Il Giro d’Italia secondo “el Diablo”
Claudio Chiappucci fa le previsioni sulla corsa rosa: «Due stranieri contro tanti italiani: attenzione alle sorprese». E graffia: «Assurda la partenza dall'Olanda»
Forse Claudio Chiappucci non è più quello che «se gli appare la Madonna su una salita, lui prova a staccarla», per dirla con la raffinata ironia di Gianni Mura, ma El Diablo (nella foto con Miguel Indurain – da www.claudiochiappucci.it) a 47 anni è ancora uno che "festeggia" l’imminente inizio del Giro d’Italia con un allenamento di 100 chilometri, con attacco "a tutta" sul Sasso di Gavirate dove tra l’altro confezionò la sua vittoria alla Tre Valli Varesine.
«Dopo due giorni di pioggia ci voleva proprio – racconta appena sceso di sella – perché va bene che ho ancora tante attività in ballo, ma la bici rimane la cosa che mi ha dato di più e con cui mi trovo a mio agio». A due giorni dall’inizio di quel Giro che da corridore non è mai riuscito a vincere, tocca a lui dare un giudizio sulla corsa più amata dagli italiani che scatta da Amsterdam.
Claudio, senza indugi: chi sono i favoriti?
«È un Giro con pochi stranieri che possono vincere e diversi italiani che si contenderanno la maglia rosa, ma stabilire un favorito puro è difficile: non vedo un corridore superiore agli altri».
Facciamo qualche nome.
«Stranieri ne vedo due: il campione del mondo Cadel Evans e l’esperto Vinokourov.

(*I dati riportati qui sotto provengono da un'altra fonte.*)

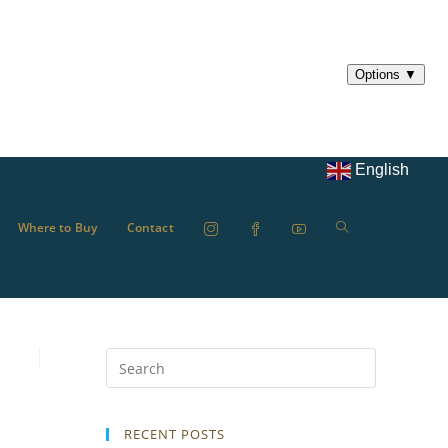
English
Where to Buy
Contact
RECENT POSTS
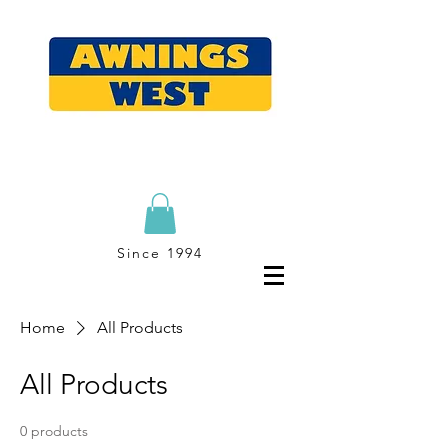
Since 1994
Home
All Products
All Products
0 products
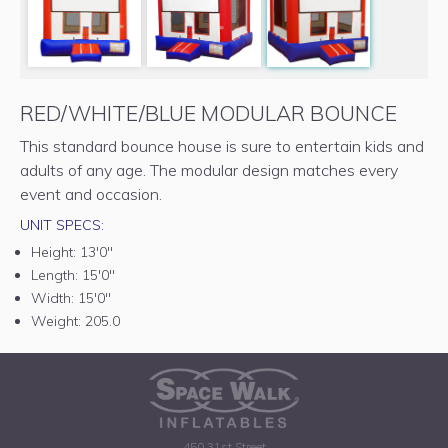
RED/WHITE/BLUE MODULAR BOUNCE
This standard bounce house is sure to entertain kids and
adults of any age. The modular design matches every
event and occasion.
UNIT SPECS:
Height:
13'0"
Length:
15'0"
Width:
15'0"
Weight:
205.0
450 31st Street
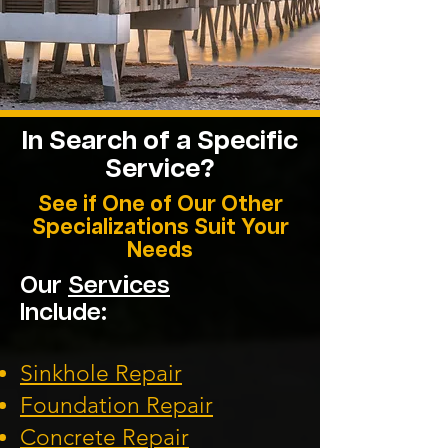
In Search of a Specific
Service?
See if One of Our Other
Specializations Suit Your
Needs
Our
Services
Include:
Sinkhole Repair
Foundation
Repair
Concrete Repair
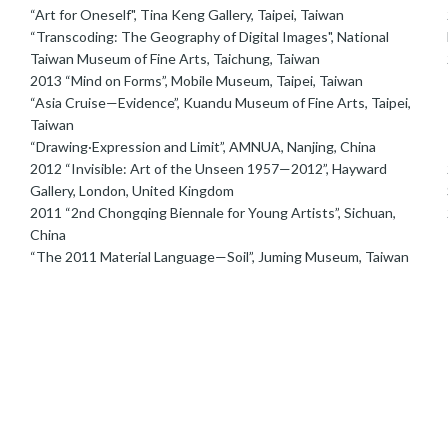
“Art for Oneself", Tina Keng Gallery, Taipei, Taiwan
2
“Transcoding: The Geography of Digital Images", National
Taiwan Museum of Fine Arts, Taichung, Taiwan
2
2013 “Mind on Forms”, Mobile Museum, Taipei, Taiwan
“Asia Cruise—Evidence”, Kuandu Museum of Fine Arts, Taipei,
Taiwan
“Drawing·Expression and Limit”, AMNUA, Nanjing, China
2012 “Invisible: Art of the Unseen 1957—2012”, Hayward
2
Gallery, London, United Kingdom
2011 “2nd Chongqing Biennale for Young Artists”, Sichuan,
China
“The 2011 Material Language—Soil”, Juming Museum, Taiwan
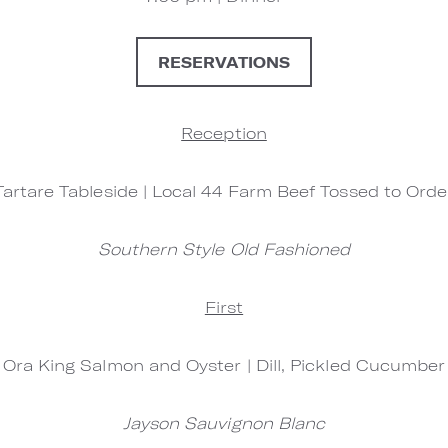
RESERVATIONS
Reception
Tartare Tableside | Local 44 Farm Beef Tossed to Orde
Southern Style Old Fashioned
First
Ora King Salmon and Oyster | Dill, Pickled Cucumber
Jayson Sauvignon Blanc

Tra i nostri la stella doveva essere Basso ma sinceramente non lo vedo molto in forma. Arriva al Giro senza aver fatto risultati e al momento appare un po’ al di sotto dei migliori, però in una corsa di tre settimane la condizione può anche arrivare. Non è certo tagliato fuori».
Non ha nominato né Sastre né Scarponi.
«Lo spagnolo è un buon corridore ma mi pare che per puntare al primo posto assoluto sia un po’ spento. Scarponi è sicuramente una delle possibili sorprese però non ha "precedenti" in una gara così lunga: un conto è primeggiare sulla distanza di una settimana, un conto su venti tappe. Però teniamolo d’occhio».

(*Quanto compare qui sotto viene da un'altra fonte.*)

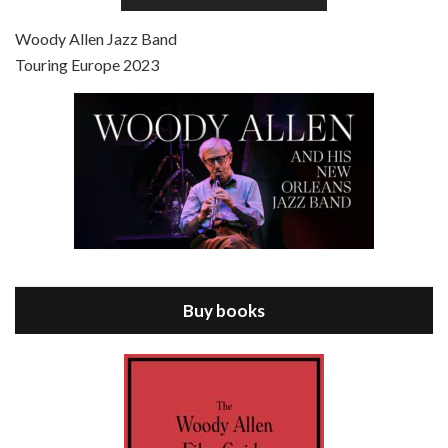
Jul 4, 2021 • 27:15
Scoop is the 36th film written and directed by Woody Allen. Woody Allen stars as Sid Waterman, also known as The Great Splendini. An American magician on tour in London, he meets a young journalism student named Sondra Pransky, played by SCARLETT JOHANSSON, and becomes involved in a dead journalist’s…
Woody Allen Jazz Band
Touring Europe 2023
Episode 8 - Annie Hall (1977)
Jul 11, 2021 • 37:03
ANNIE HALL is the 6th film written and directed by Woody Allen, first released in 1977. Woody Allen stars as Alvy Singer. He has broken up with Annie, played by DIANE KEATON, and he’s looking back on his whole life to see if he can figure out how he got…
Buy books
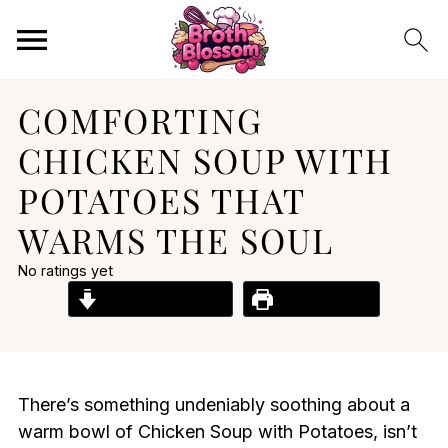
COMFORTING
CHICKEN SOUP WITH
POTATOES THAT
WARMS THE SOUL
No ratings yet
Jump to Recipe
Print Recipe
There’s something undeniably soothing about a
warm bowl of Chicken Soup with Potatoes, isn’t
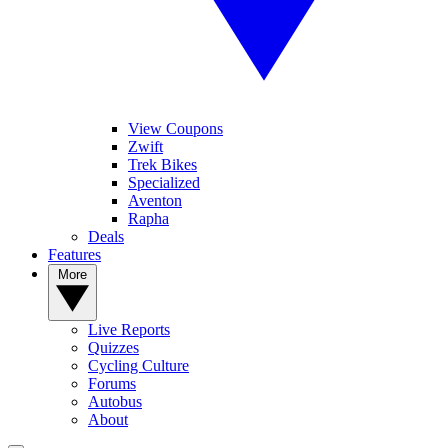
View Coupons
Zwift
Trek Bikes
Specialized
Aventon
Rapha
Deals
Features
More
Live Reports
Quizzes
Cycling Culture
Forums
Autobus
About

Detto di Basso, faccia una previsione su Garzelli che l’anno scorso ha riportato a Varese quella maglia verde che ci mancava dagli anni di un certo Chiappucci…

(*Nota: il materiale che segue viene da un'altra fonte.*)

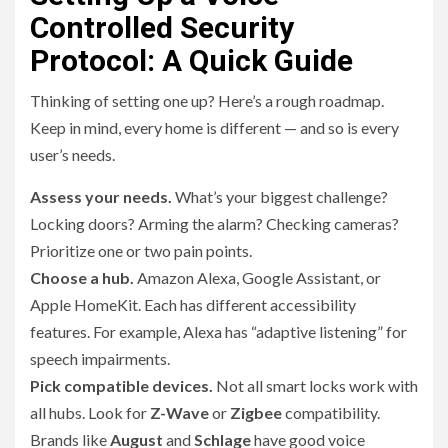
Controlled Security
Protocol: A Quick Guide
Thinking of setting one up? Here’s a rough roadmap.
Keep in mind, every home is different — and so is every
user’s needs.
Assess your needs.
What’s your biggest challenge?
Locking doors? Arming the alarm? Checking cameras?
Prioritize one or two pain points.
Choose a hub.
Amazon Alexa, Google Assistant, or
Apple HomeKit. Each has different accessibility
features. For example, Alexa has “adaptive listening” for
speech impairments.
Pick compatible devices.
Not all smart locks work with
all hubs. Look for
Z-Wave
or
Zigbee
compatibility.
Brands like
August
and
Schlage
have good voice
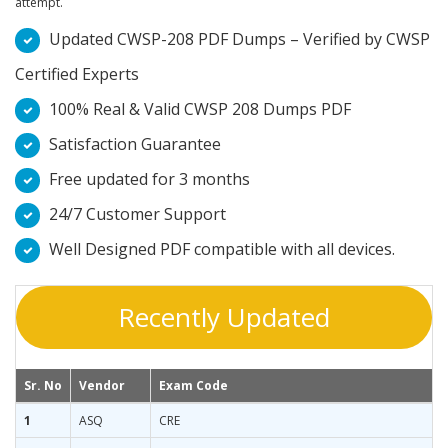
attempt.
Updated CWSP-208 PDF Dumps – Verified by CWSP
Certified Experts
100% Real & Valid CWSP 208 Dumps PDF
Satisfaction Guarantee
Free updated for 3 months
24/7 Customer Support
Well Designed PDF compatible with all devices.
Recently Updated
Sr. No
Vendor
Exam Code
1
ASQ
CRE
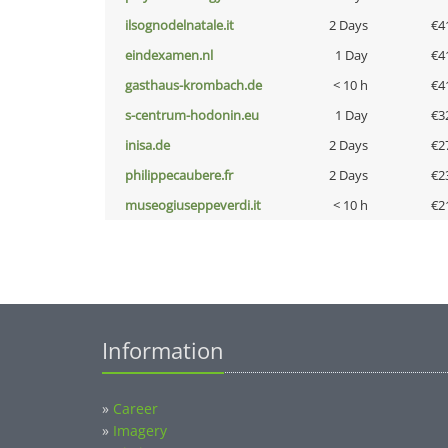
ilsognodelnatale.it
2 Days
€4
eindexamen.nl
1 Day
€4
gasthaus-krombach.de
< 10 h
€4
s-centrum-hodonin.eu
1 Day
€3
inisa.de
2 Days
€2
philippecaubere.fr
2 Days
€2
museogiuseppeverdi.it
< 10 h
€2
Information
»
Career
»
Imagery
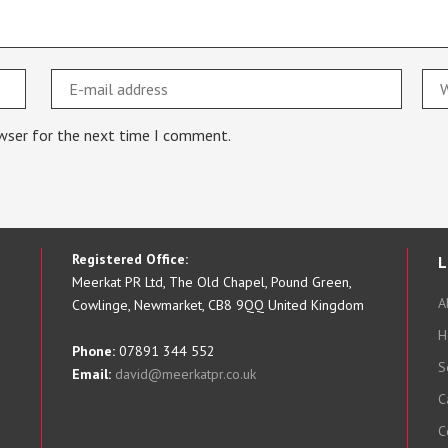
owser for the next time I comment.
Registered Office:
L
Meerkat PR Ltd, The Old Chapel, Pound Green,
A
Cowlinge, Newmarket, CB8 9QQ United Kingdom
H
Phone:
07891 344 552
S
Email:
david@meerkatpr.co.uk
C
C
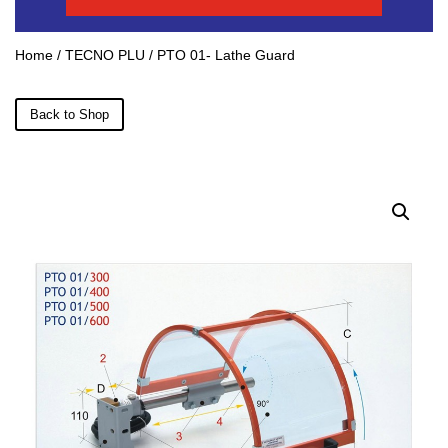
Home
/
TECNO PLU
/ PTO 01- Lathe Guard
Back to Shop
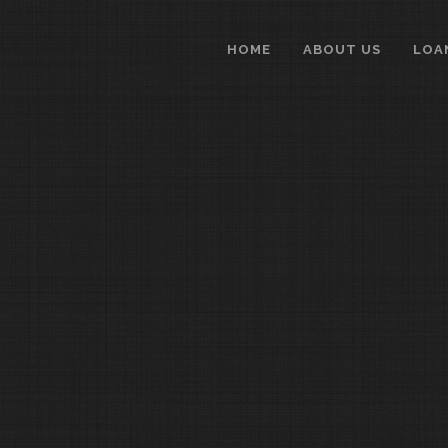
HOME
ABOUT US
LOA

«Stefano sarà a suo agio nel ruolo di cacciatore di tappe, soprattutto se andrà fuori classifica. In carriera ne ha già vinte tante, può ripetersi ancora».
Parliamo del percorso: le piace?
«Prima di tutto lasciatemi dire che trovo assurdo che il Giro parta da Amsterdam: si tolgono giorni di corsa alle città italiane solo per motivi di business e la cosa non mi fa certo piacere. Per il resto ci sono senz’altro alcune tappe di valore anche se come sempre saranno i corridori con le loro tattiche a renderle avvincenti. Sta a loro scegliere il palcoscenico migliore».
Qualche tratto che lei giudica decisivo?
«Tappe come lo Zoncolan non le tiro in ballo, un po’ perché tutti si aspettanto fuoco e fiamme su quelle strade, un po’ perché i primi della classifica in salita vanno tutti dello stesso passo, più o meno. Quindi, crolli a parte, ci potrà essere qualche differenza ma non decisiva. Piuttosto, fossi in gruppo, farei molta attenzione in quelle frazioni intermedie dove possono davvero nascere i colpacci».
Lei ci sarà?
«Solo a distanza. Farò il commentatore tecnico per Radio 105 come negli ultimi anni, ma avrò la postazione in studio a Milano. È un lavoro che mi piace e che è più difficile e gratificante rispetto a svolgere la stessa cosa in televisione. Alla radio le immagini non si vedono, il racconto è più importante. E poi vado in onda in un orario interessante, quando la gente risale in macchina e torna dal lavoro: non è bello come pedalare, ma sono ugualmente soddisfatto».